E a polícia? O que faz? A polícia sempre protege ele [o proprietário]. A gente se queixa e a polícia só protege o proprietário. Ela [a polícia] é bandida, só protege o proprietário. Diz que não pode fazer nada porque tem outras autoridades no conflito.

Como aconteceu a sua prisão? Eu fui preso pelo delegado de Pirapemas, pelo doutor Ricardo porque eu queria terminar de assinar o boletim de ocorrência. Nessa hora ele disse que eu estava preso, que eu era um bandido. Me pegaram, me jogaram para um bandido numa cela. Nesse dia eu passei o dia com um gole de café. Eu vinha registrando boletim de ocorrência, era a quarta vez que os bode entrava na minha roça.
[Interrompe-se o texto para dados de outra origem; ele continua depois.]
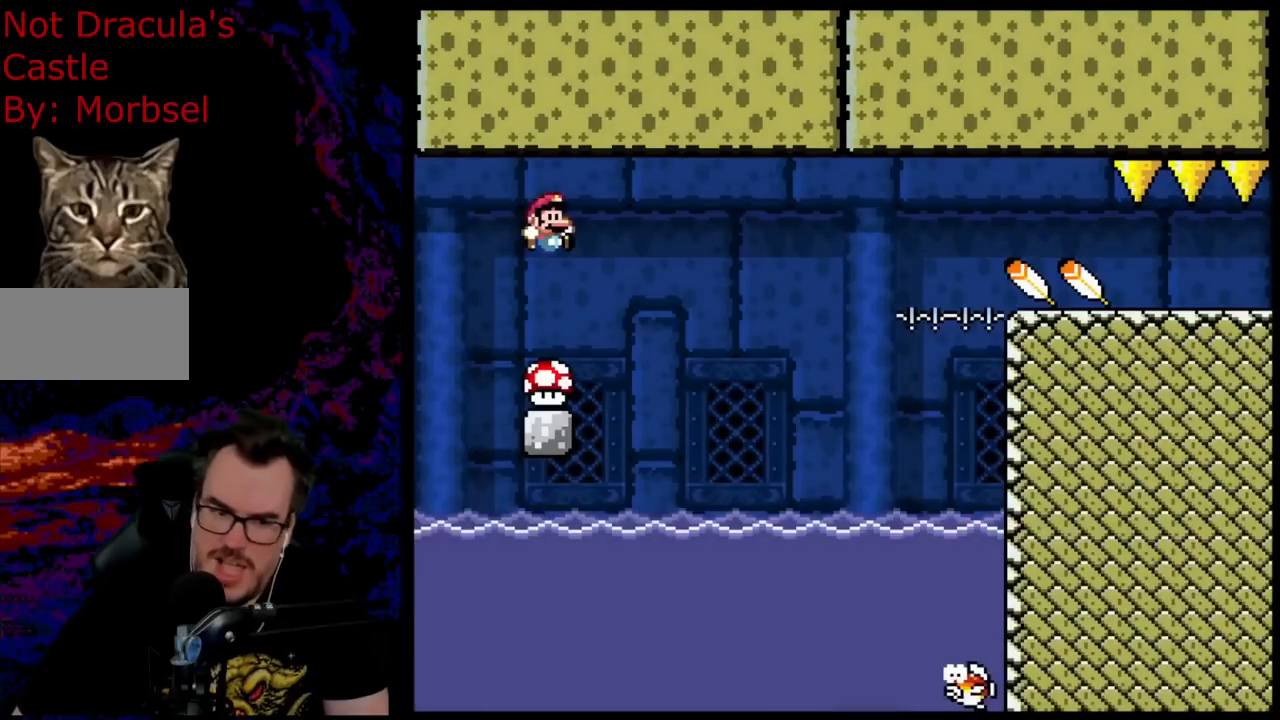
{"buttons": ["B", "Y"], "events": []}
Na quarta vez eu matei. O dono não tira, eu tive que matar. Eu fui preso em Pirapemas e fui levado para Itapecuru para ser preso lá. Eu matei o bode para pesar a carne e vender para esperar o Ivanilson para ele pagar o meu prejuízo. Mas ele já tinha dado a carne do bode para a polícia. Eu saí jurado de lá, prometeram derrubar minha casa e a do meu cunhado hoje. Disseram que vão derrubar a do meu cunhado e depois a minha. A gente não sabe o que tá acontecendo, tá marcado pras 10 horas. Disseram que em dois dias vão me tirar de lá, de um jeito ou de outro.

*IGOR DE SOUSA é estudante de Ciências Sociais da Universidade Estadual do Maranhão (UEMA), estagiário da Cáritas Brasileira Regional Maranhão e membro do jornal Vias de Fato.